It sounds strange and out of place to say it, but today's reading from Isaiah is already hinting at the resurrection, even before we come to speak of the Incarnation. In the special and heavenly light that shines around the coming of the Word into the world, all ordinary things are transfigured.

There is strong imagery in the reading from Isaiah where the weariness of a desert journey changes into a festive procession. The prophet is addressing the Jews on their return from exile in Babylon, what we biblically call the second exodus of God's people. The Jews had learned to endure their experience in Babylon, a foreign land. And that was the worst thing about the exile. "They had sunk roots in the foreign soil, and Jerusalem held no allure for them." (M. Frost)

What the Jews went through in the land of exile is exactly what we experience today. Many a time we do not even realise that what apparently makes us feel settled and happy, may become a source of suffering and discomfort.

The prophet Isaiah today invites us to open our eyes and see reality as it is. Christmas is at hand. But Christmas comes to make us feel uncomfortable, because our world cannot believe in peace; it is a world of suspicion, distrust, even of rejection of the prince of peace. Strictly speaking, Christmas is not a time of peace. Because whenever we open our eyes and see that things are not as they should be, we cannot be at peace.

The Incarnation demands that we neither retreat into a holier-than-thou Christian ghetto, nor give ourselves over to the values of secular culture. Christmas is not about the past but about the God who is coming. God assumed our human nature that we may experience salvation and wholeness. And the experience of salvation is depicted in today's readings, particularly in Isaiah and Matthew, through the healing of different disabilities. God's intervention will be accompanied by miraculous healings, which are the blessings of the messianic era.

In Jesus' time there was no single Jewish idea of the Messiah. That is the reason why John from prison sent his disciples to ask Jesus whether he is "the one who is to come". In answer, Jesus reinterprets the messianic expectations of his day. The rejection of John and Jesus by many of their contemporaries provided a parallel and a model for the rejection of the Gospel by other Jews later in Matthew's day. Just as not all Jews accepted the messages of John and Jesus, similarly not all Jews accepted the good news proclaimed in and by the Matthew's community.
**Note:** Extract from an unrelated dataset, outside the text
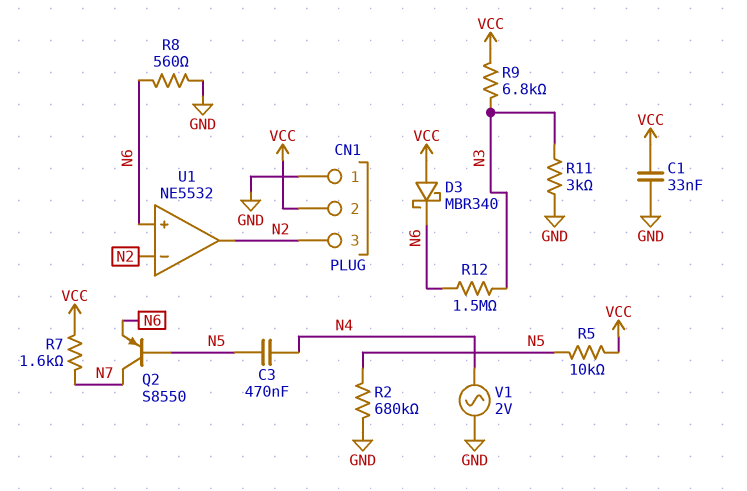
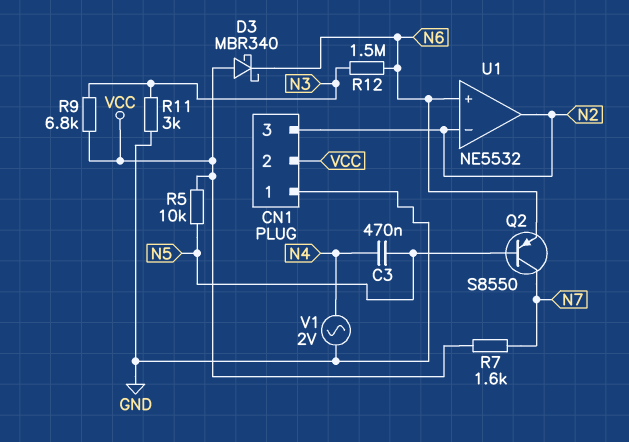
C1: 33nF (GND, VCC) -> none
R2: 680k (GND, N5) -> none
R8: 560 (GND, N6) -> none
The same old story with us today.

John the Baptist had gathered a significant following among Jews of his day. At the beginning of his public career Jesus was also part of this movement. The account we have in today's Gospel was meant to help Matthew's community to position itself vis-à-vis the Pharisees and the Baptist movement. It tells us that Jesus performed the deeds of the Christ, and that therefore he is the Christ. The Church is called to undertake a similar identification procedure in dealing with the phenomenon of rejection on one hand, and pluralism on the other.

The Baptist is right in making us ask constantly whether the god we adore and follow is the real God. How can we know that? From what we concretely experience in the flesh; from the inner healings and blessings that change our way of living and make us experience the extraordinary in ordinary life.